2. Data Loading & Inspection

Code

df_raw <- read.csv(PATH_RAW, stringsAsFactors = FALSE) #the csv file downloded from Kaggle website is saved in the data folder of this project.

kable(head(df_raw, 6)) #test connection

date	quarter	department	day	team	targeted_productivity	smv	wip	over_time	incentive	no_of_workers	actual_productivity
1/1/2015	Quarter1	sweing	Thursday	8	0.80	26.16	1108	7080	98	59.0	0.9407254
1/1/2015	Quarter1	finishing	Thursday	1	0.75	3.94	NA	960	0	8.0	0.8865000
1/1/2015	Quarter1	sweing	Thursday	11	0.80	11.41	968	3660	50	30.5	0.8005705
1/1/2015	Quarter1	sweing	Thursday	12	0.80	11.41	968	3660	50	30.5	0.8005705
1/1/2015	Quarter1	sweing	Thursday	6	0.80	25.90	1170	1920	50	56.0	0.8003819
1/1/2015	Quarter1	sweing	Thursday	7	0.80	25.90	984	6720	38	56.0	0.8001250

3. Data Cleaning & Feature Engineering

To prepare the data for modelling:

Standardise column names — lowercase, underscores instead of spaces
Drop date — quarter and day already capture all temporal structure
Trim whitespace in categorical columns and convert to factors
Engineer three new features to improve model signal

Code

df <- df_raw |>
  rename_with(~ tolower(trimws(gsub("\\s+", "_", .)))) |>
  select(-any_of("date")) |>
  mutate(across(where(is.numeric),
                ~ ifelse(is.na(.), median(., na.rm = TRUE), .))) |>
  filter(!is.na(actual_productivity)) |>
  mutate(
    department           = as.factor(trimws(department)),
    day                  = as.factor(trimws(day)),
    quarter              = as.factor(trimws(quarter)),
    overtime_per_worker  = ifelse(no_of_workers > 0,
                                  over_time / no_of_workers, 0),
    incentive_per_worker = ifelse(no_of_workers > 0,
                                  incentive  / no_of_workers, 0),
    productivity_gap     = actual_productivity - targeted_productivity
  )

Engineered features and their rationale:

Feature:

overtime_per_worker : Normalises overtime by team size — removes scale bias between large and small teams
incentive_per_worker : Same normalisation for incentive — isolates per-person motivation signal
productivity_gap : Actual minus targeted — used in EDA only, dropped before modelling to prevent target leakage

4. Exploratory Data Analysis

4.1 Target Variable Distribution

Code

ggplot(df, aes(actual_productivity)) +
  geom_histogram(aes(y = after_stat(density)), bins = 40,
                 fill = "#4C72B0", colour = "white", alpha = .85) +
  geom_density(colour = "#C44E52", linewidth = 1.1) +
  labs(title = "Distribution of Actual Productivity",
       x = "Actual Productivity", y = "Density") +
  theme_minimal(base_size = 13)

From the chart above, looks like the target has a skewed distribution concentrated between 0.70 and 0.85. The sharp spike near 0.80 reflects most frequent occurance. The long left tail represents rare but significant underperformance events that will be hardest to predict.

Code

summary(df$actual_productivity) |> 
  t() |> 
  kable(caption = "productivity distribution records", digits = 4)

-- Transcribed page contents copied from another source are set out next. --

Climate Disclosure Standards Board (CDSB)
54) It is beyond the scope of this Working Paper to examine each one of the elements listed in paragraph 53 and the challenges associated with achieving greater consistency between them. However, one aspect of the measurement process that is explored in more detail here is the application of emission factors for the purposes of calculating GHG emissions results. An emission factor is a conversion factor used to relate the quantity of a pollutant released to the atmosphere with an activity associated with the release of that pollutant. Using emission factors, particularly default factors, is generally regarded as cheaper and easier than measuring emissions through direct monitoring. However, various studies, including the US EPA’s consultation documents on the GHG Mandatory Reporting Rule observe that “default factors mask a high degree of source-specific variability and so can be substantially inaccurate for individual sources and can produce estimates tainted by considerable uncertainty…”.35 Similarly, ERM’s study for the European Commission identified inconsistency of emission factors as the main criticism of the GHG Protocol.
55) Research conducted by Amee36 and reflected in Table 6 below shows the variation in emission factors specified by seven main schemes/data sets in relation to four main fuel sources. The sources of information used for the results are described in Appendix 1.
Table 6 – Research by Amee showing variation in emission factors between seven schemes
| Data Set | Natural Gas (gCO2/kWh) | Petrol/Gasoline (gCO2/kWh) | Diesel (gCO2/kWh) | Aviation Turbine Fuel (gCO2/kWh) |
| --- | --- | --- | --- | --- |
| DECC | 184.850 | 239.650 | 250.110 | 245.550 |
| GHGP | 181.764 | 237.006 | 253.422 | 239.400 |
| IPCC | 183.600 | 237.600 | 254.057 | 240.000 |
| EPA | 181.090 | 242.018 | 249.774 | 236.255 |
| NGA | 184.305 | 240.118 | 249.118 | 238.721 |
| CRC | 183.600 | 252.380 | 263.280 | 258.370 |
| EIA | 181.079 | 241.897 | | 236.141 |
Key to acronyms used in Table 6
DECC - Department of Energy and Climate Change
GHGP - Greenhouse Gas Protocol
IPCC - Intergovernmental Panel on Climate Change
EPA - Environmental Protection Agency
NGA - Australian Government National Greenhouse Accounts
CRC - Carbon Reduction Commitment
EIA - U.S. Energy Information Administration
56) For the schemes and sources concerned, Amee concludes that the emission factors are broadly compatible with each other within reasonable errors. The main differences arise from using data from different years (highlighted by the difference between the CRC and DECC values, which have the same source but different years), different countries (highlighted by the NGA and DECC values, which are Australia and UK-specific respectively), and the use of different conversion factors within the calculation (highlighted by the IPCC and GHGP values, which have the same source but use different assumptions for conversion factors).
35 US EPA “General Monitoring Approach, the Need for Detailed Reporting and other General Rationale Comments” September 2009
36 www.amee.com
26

productivity distribution records
Min.	1st Qu.	Median	Mean	3rd Qu.	Max.
0.2337	0.6503	0.7733	0.7351	0.8503	1.1204

4.2 Actual vs Targeted Productivity

Code

ggplot(df, aes(targeted_productivity, actual_productivity,
               colour = department)) +
  geom_point(alpha = .5, size = 1.8) +
  geom_abline(linetype = "dashed", colour = "grey30", linewidth = .8) +
  scale_colour_viridis_d(option = "D") +
  labs(title = "Actual vs Targeted Productivity by Department",
       subtitle = "Points above the dashed line exceeded their target",
       x = "Targeted Productivity", y = "Actual Productivity",
       colour = "Department") +
  theme_minimal(base_size = 13)

Points above the dashed line exceeded targets; those below fell short.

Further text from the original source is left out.